Fish. Concentrations of total PCBs (sum of the 83 PCBs measured) were above EPA SV for some of the fish caught in Cocos Lagoon (Figure 3). Total PCB concentrations were above the EPA recreational SV in four species (banded sergeant, blackspot sergeant, convict tang, honeycomb grouper, and orange-striped emperor) from around Cocos Island. No fish from other locations were above the recreational PCB screening values. Four honeycomb groupers caught in other parts of Cocos Lagoon were above the recreational SV (Figure 3). DDT was found at concentrations above the recreational fisher SV for two fish species, and above the subsistence SV for four other species around Cocos Island. No fish from any other areas of Cocos Lagoon were above either SV for DDT. No other chemical contaminants analyzed for this project were above available USEPA SV.
NOAA will continue data analysis, working with Guam EPA, the USEPA, and the USCG. The USEPA has indicated that they will conduct further human health risk assessments using the NOAA data. A technical report on the results from the collection and analysis of sediments and fish is currently being developed by NOAA and will be ready in late 2017.

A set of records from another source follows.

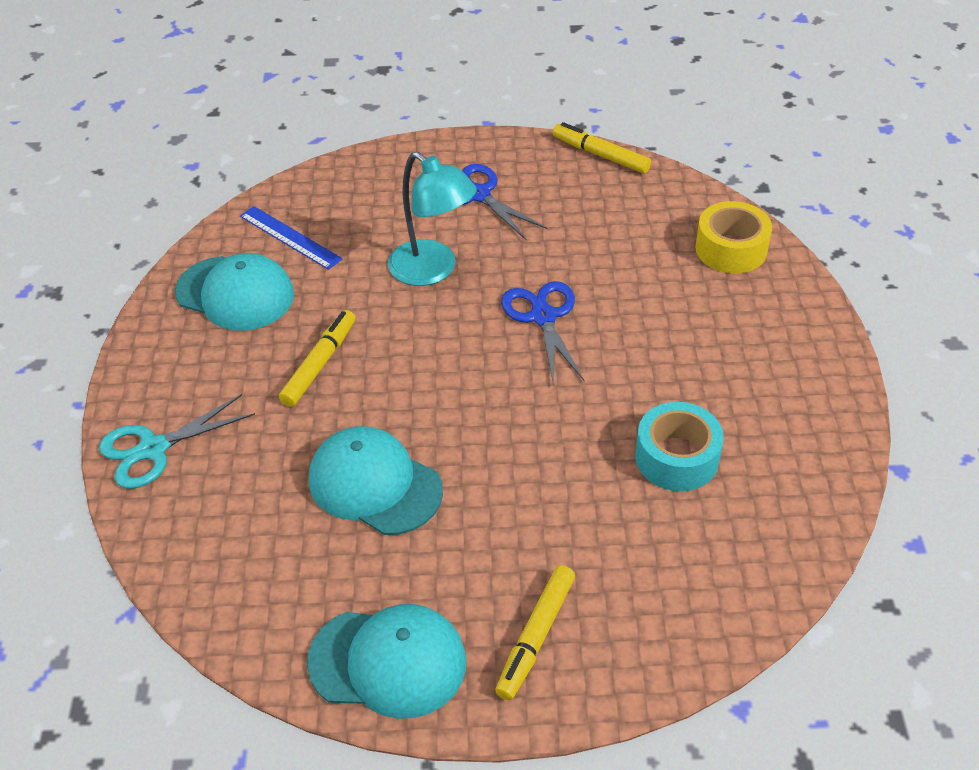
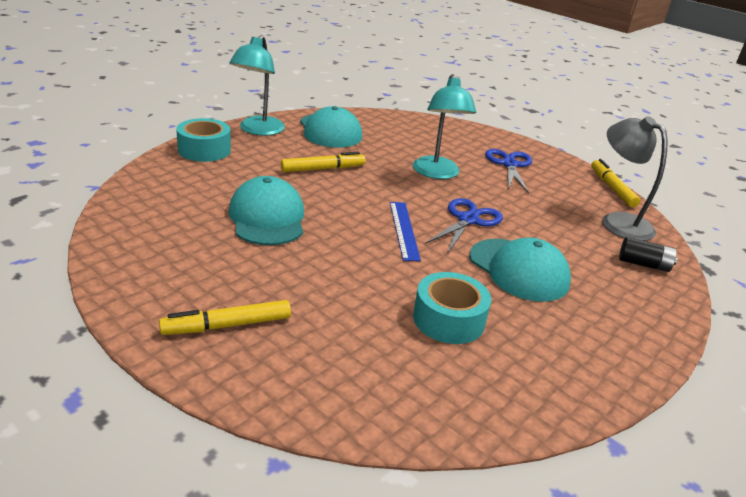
camera: 40 degrees right, 15 degrees down
turquoise scissors [99,394,255,489] -> turquoise tape [176,118,231,162]
blue ruler [240,206,343,270] -> blue ruler moved to [390,202,421,261]
turquoise cap [307,604,466,719] -> turquoise cap moved to [469,238,571,302]
yellow tape [695,201,772,273] -> black battery [619,237,677,272]
none -> turquoise lamp [229,35,285,136]
none -> grey lamp [602,116,668,241]

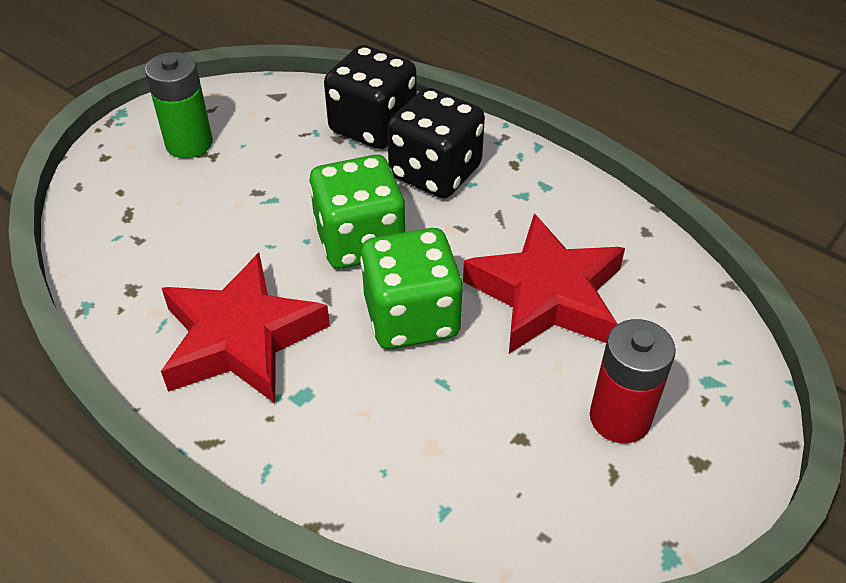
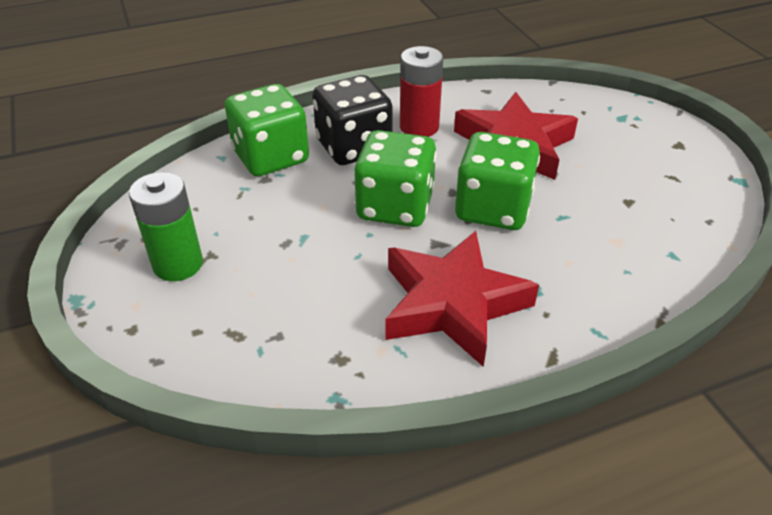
camera: 60 degrees left, 5 degrees down
black dice [324,45,417,149] -> green dice [225,84,309,176]
red battery [590,319,676,443] -> red battery moved to [400,46,443,137]

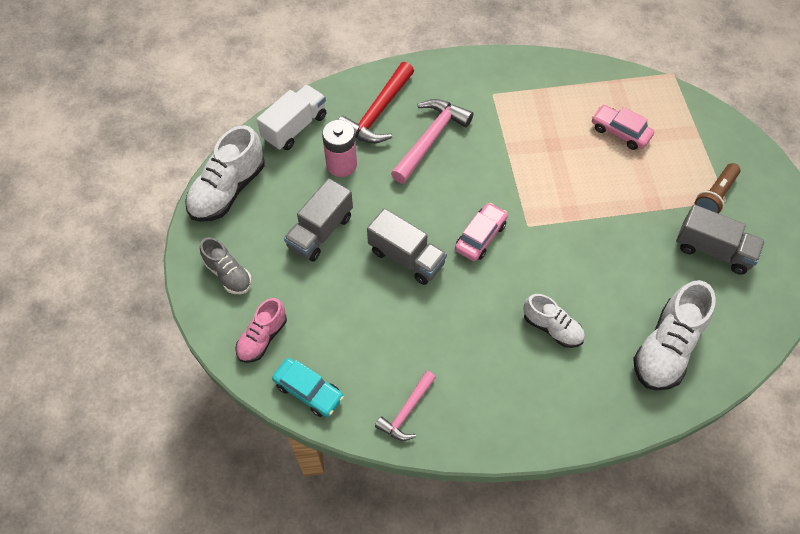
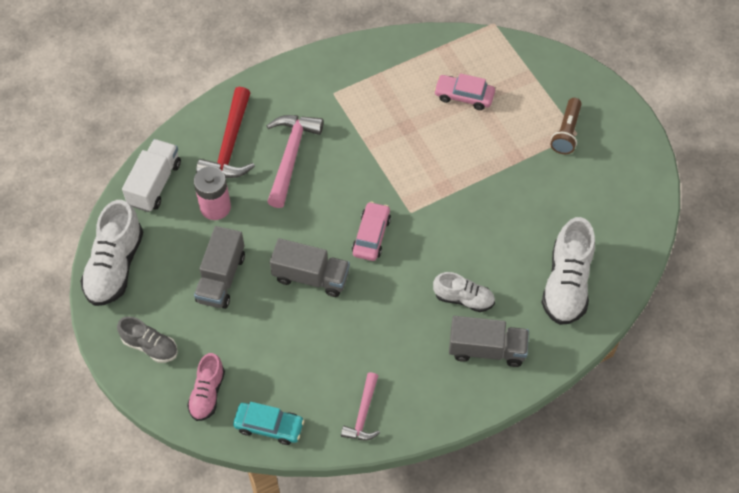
camera: 20 degrees left, 0 degrees up
grey truck [676,205,765,275] -> grey truck moved to [449,316,529,367]

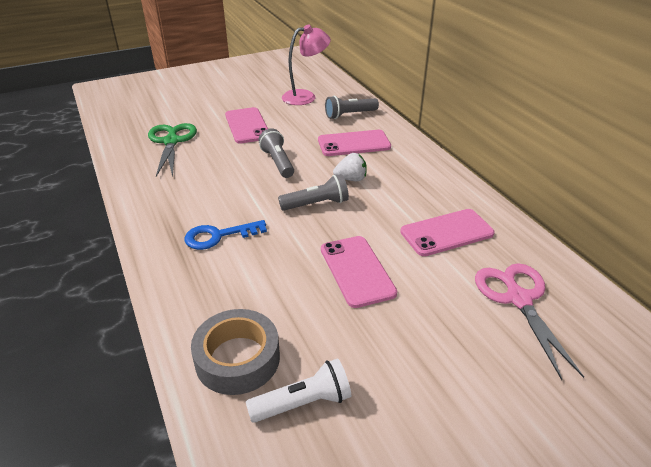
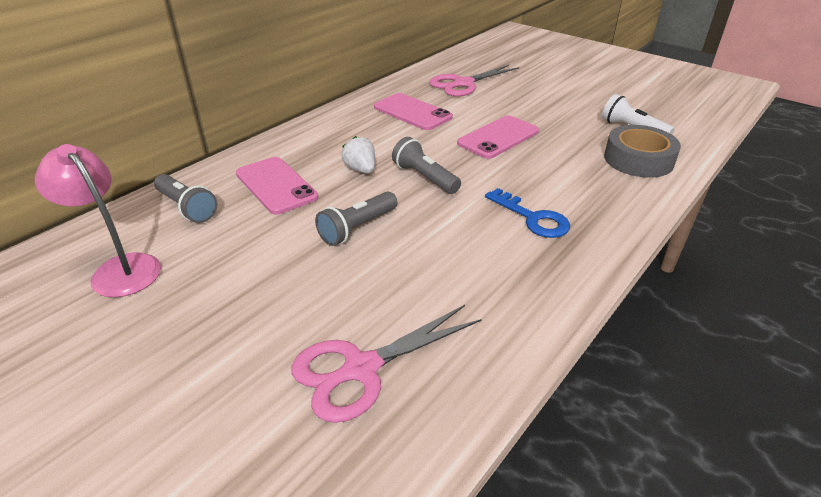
camera: 115 degrees left, 0 degrees up
green scissors [148,123,197,177] -> pink scissors [291,305,482,423]
pink phone [225,107,268,144] -> none

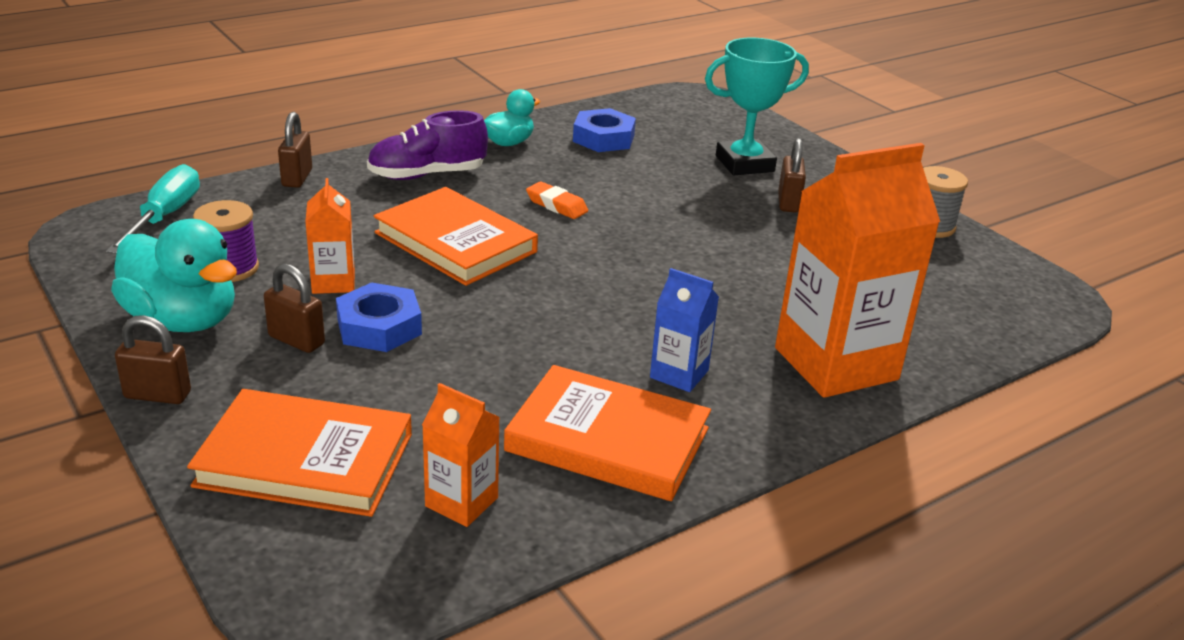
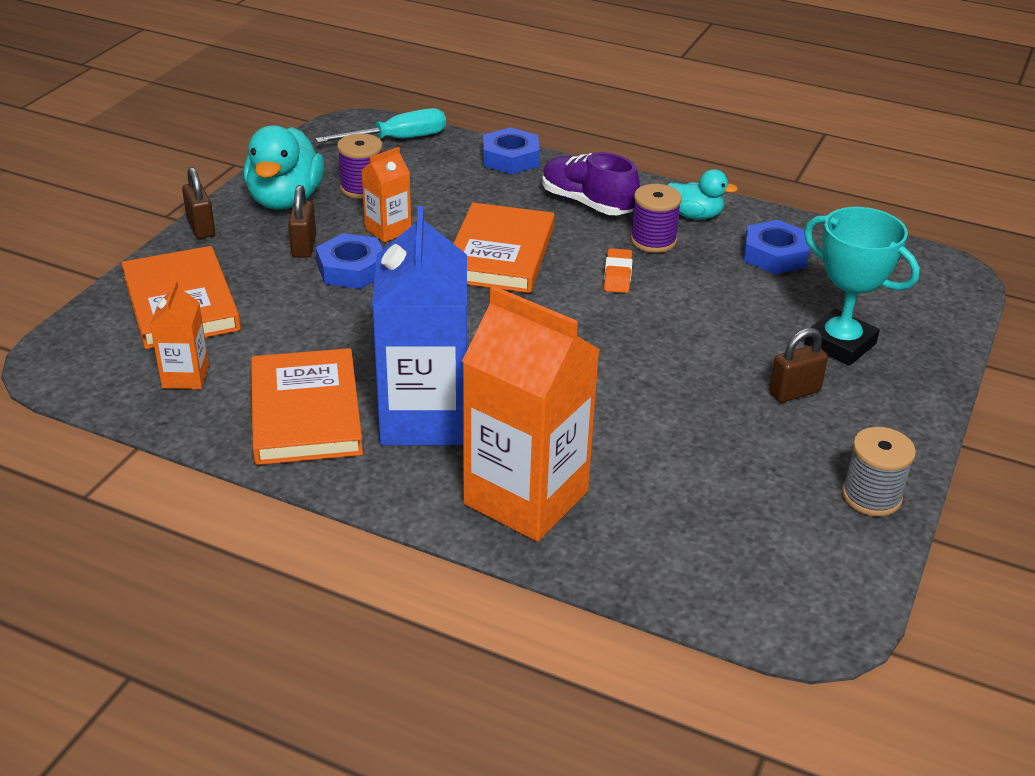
camera: 60 degrees right, 5 degrees up
brown padlock [278,112,312,188] -> blue nut [483,127,540,174]
blue carton [650,268,719,392] -> blue carton [372,206,467,446], size x2.08
none -> purple spool [630,184,682,253]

Preliminary approval has been received for an effort to look for PCBs in the water column around Cocos Island, using a series of passive water samplers. Sediments are typically a reservoir for many chemical contaminants that can accumulate in aquatic organisms, however, the sediments collected in Cocos Lagoon, including from around Cocos Island, contained very low levels of PCBs and other contaminants Because of this, sediments may not be the only source or medium through which contaminants are accumulating in the fish.
One possibility is that chemical contaminants like PCBs are being transported via water from Cocos Island (e.g., through surface water runoff or groundwater inputs) and then subsequently taken up by the fish. It is also possible that the fish are accumulating contaminants through the food chain, through the sediments or perhaps a combination of all three sources. To assess the possibility that the water column may be an important source of PCBs and other contaminants in the fish found adjacent to Cocos Island, NOAA in partnership with the USEPA and Guam EPA, is planning to deploy an array of passive water samplers known as PEDs or polyethylene devices, adjacent to Cocos Island, in mid to late summer of 2017.